# Work required:
Check every line of the data for the string "they" and copy the ones that have it.

# Data supplied:
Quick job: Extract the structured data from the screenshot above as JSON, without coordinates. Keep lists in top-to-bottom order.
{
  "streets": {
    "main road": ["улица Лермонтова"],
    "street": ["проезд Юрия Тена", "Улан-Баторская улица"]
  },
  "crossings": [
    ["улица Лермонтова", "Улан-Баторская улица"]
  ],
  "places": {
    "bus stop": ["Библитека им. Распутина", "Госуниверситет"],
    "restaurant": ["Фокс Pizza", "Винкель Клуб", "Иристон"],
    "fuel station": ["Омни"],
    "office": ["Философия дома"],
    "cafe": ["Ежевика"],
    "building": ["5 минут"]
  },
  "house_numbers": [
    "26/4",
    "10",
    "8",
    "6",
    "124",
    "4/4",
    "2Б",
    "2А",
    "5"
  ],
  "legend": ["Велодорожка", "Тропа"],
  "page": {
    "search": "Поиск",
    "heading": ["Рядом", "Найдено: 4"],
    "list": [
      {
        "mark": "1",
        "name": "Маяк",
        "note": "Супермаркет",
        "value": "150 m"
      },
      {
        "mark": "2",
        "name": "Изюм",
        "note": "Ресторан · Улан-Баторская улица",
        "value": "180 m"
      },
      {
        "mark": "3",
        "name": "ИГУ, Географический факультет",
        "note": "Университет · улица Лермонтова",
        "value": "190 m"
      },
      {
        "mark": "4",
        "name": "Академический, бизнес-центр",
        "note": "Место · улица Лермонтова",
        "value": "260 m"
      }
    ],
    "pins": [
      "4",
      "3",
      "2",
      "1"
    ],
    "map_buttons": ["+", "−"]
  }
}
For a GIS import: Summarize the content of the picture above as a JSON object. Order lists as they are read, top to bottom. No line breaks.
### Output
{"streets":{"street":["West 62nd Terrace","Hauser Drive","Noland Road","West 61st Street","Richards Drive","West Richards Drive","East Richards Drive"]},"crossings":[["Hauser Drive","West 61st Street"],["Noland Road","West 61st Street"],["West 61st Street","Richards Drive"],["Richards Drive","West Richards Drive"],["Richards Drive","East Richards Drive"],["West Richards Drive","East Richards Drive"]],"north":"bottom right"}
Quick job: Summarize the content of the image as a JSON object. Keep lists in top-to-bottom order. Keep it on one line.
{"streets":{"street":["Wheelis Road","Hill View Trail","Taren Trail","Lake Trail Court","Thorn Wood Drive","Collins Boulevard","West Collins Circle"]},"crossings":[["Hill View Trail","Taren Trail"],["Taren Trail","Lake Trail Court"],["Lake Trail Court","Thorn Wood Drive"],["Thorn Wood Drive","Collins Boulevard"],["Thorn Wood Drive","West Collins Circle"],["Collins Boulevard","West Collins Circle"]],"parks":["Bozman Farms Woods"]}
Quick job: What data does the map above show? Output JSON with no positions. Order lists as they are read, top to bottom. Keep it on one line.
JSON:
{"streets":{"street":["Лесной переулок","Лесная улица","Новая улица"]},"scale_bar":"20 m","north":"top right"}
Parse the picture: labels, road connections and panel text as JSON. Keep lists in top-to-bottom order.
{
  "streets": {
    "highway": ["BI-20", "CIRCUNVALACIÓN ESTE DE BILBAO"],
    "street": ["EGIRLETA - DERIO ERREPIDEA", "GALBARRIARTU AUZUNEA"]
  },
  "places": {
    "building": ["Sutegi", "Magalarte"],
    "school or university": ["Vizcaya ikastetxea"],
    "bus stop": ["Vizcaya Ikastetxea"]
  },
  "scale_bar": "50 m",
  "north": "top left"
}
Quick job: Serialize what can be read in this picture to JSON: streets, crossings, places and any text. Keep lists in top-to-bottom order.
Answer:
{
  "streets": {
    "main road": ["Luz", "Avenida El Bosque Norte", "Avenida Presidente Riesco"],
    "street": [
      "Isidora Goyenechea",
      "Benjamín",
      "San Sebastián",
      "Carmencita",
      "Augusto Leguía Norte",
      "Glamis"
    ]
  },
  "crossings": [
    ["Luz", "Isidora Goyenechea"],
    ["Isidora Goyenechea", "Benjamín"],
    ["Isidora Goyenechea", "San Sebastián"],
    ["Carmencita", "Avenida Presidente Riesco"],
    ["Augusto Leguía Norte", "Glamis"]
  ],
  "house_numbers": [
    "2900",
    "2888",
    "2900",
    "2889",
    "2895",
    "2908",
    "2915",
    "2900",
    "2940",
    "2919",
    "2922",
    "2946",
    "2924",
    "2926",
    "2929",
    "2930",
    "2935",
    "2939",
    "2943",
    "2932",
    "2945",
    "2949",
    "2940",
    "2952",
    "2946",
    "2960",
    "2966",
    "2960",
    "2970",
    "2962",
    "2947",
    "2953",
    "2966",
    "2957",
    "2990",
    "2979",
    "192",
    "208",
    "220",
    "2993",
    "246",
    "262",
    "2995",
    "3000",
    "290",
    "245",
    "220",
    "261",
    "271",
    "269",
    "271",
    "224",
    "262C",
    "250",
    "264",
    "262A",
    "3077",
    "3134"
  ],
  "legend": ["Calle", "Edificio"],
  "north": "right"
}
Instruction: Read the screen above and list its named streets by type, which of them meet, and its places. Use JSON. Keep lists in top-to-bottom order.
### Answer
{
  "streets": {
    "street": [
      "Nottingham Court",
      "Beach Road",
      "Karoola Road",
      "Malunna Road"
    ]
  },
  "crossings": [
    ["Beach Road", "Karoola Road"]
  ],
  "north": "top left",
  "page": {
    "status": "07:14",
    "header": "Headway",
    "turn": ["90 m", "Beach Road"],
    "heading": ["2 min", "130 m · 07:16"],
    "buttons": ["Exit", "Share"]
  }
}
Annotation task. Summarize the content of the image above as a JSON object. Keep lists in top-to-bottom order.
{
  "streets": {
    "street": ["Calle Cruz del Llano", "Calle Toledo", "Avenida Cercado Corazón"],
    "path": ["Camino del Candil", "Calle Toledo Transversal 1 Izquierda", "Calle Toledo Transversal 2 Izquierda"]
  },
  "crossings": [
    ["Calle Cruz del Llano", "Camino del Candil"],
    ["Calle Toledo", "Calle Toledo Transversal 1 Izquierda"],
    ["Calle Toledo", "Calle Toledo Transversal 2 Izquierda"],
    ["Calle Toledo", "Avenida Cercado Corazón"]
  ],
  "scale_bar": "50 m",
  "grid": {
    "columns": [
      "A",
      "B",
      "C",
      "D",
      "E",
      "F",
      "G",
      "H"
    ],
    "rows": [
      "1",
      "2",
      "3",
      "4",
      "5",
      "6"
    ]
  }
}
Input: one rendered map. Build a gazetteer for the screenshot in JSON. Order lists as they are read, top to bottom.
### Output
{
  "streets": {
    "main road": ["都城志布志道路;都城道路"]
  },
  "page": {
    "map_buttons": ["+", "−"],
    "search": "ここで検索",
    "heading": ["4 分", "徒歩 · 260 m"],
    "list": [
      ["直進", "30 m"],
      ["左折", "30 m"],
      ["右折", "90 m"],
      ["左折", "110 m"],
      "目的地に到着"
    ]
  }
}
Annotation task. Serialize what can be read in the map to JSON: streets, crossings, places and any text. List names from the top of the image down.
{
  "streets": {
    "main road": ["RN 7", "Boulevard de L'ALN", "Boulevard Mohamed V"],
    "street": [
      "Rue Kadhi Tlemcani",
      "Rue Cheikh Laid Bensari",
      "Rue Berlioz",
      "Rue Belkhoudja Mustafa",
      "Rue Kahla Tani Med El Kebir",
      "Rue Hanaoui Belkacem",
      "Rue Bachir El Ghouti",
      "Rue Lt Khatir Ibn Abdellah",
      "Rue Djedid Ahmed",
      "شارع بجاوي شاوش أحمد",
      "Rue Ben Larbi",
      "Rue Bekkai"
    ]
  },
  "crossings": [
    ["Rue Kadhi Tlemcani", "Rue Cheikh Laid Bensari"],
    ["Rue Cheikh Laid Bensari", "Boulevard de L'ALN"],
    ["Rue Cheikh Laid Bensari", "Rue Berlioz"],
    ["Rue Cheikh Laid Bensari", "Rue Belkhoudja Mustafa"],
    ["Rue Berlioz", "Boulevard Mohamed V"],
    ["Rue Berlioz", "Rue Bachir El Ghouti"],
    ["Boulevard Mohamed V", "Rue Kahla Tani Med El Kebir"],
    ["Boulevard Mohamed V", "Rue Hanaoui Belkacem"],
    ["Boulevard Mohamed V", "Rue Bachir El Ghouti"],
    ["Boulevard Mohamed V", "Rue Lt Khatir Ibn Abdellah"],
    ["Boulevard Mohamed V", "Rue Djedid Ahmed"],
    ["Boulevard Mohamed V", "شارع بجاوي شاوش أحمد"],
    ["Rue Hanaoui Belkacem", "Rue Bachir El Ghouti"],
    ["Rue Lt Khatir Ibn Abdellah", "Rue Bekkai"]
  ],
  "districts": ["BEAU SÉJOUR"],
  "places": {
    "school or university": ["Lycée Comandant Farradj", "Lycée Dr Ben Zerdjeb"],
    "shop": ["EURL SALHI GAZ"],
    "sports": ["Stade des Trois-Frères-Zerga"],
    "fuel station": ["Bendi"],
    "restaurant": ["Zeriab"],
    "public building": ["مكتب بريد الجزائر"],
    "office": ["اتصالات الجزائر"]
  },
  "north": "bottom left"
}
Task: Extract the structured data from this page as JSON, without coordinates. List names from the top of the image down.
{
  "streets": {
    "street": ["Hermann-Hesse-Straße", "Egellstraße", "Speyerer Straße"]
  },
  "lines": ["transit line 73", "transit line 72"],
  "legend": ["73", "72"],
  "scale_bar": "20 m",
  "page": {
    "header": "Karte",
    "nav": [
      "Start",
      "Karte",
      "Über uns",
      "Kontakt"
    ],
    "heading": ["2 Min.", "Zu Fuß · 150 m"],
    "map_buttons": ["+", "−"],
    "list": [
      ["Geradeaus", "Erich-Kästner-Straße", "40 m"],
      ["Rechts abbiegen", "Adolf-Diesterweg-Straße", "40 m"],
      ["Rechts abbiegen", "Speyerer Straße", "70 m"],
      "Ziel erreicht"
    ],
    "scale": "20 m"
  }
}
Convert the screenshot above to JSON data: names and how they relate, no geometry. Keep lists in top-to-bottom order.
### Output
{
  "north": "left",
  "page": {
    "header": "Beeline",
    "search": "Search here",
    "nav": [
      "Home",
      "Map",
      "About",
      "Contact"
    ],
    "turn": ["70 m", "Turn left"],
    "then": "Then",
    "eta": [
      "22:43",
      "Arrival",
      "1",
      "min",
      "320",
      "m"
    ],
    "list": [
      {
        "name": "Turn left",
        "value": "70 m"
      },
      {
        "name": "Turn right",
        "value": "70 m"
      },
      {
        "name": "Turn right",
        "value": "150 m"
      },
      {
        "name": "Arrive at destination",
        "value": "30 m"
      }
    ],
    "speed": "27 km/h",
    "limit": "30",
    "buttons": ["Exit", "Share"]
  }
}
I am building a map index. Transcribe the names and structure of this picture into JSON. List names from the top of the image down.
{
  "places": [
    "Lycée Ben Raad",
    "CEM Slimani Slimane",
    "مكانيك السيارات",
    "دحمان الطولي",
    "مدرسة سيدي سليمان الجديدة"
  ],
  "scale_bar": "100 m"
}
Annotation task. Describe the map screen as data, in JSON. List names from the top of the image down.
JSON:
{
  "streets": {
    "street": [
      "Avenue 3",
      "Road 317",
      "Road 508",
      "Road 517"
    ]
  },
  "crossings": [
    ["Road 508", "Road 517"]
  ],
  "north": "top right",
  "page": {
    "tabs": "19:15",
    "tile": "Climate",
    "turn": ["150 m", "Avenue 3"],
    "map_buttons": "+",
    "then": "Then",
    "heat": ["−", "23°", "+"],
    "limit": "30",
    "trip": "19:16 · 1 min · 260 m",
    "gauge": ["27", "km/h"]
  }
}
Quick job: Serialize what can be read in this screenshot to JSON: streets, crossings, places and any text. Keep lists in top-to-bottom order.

# Answer to this task:
For a GIS import: Summarize the content of the picture above as a JSON object. Order lists as they are read, top to bottom. No line breaks.
Quick job: What data does the map above show? Output JSON with no positions. Order lists as they are read, top to bottom. Keep it on one line.
Input: one rendered map. Build a gazetteer for the screenshot in JSON. Order lists as they are read, top to bottom.
Convert the screenshot above to JSON data: names and how they relate, no geometry. Keep lists in top-to-bottom order.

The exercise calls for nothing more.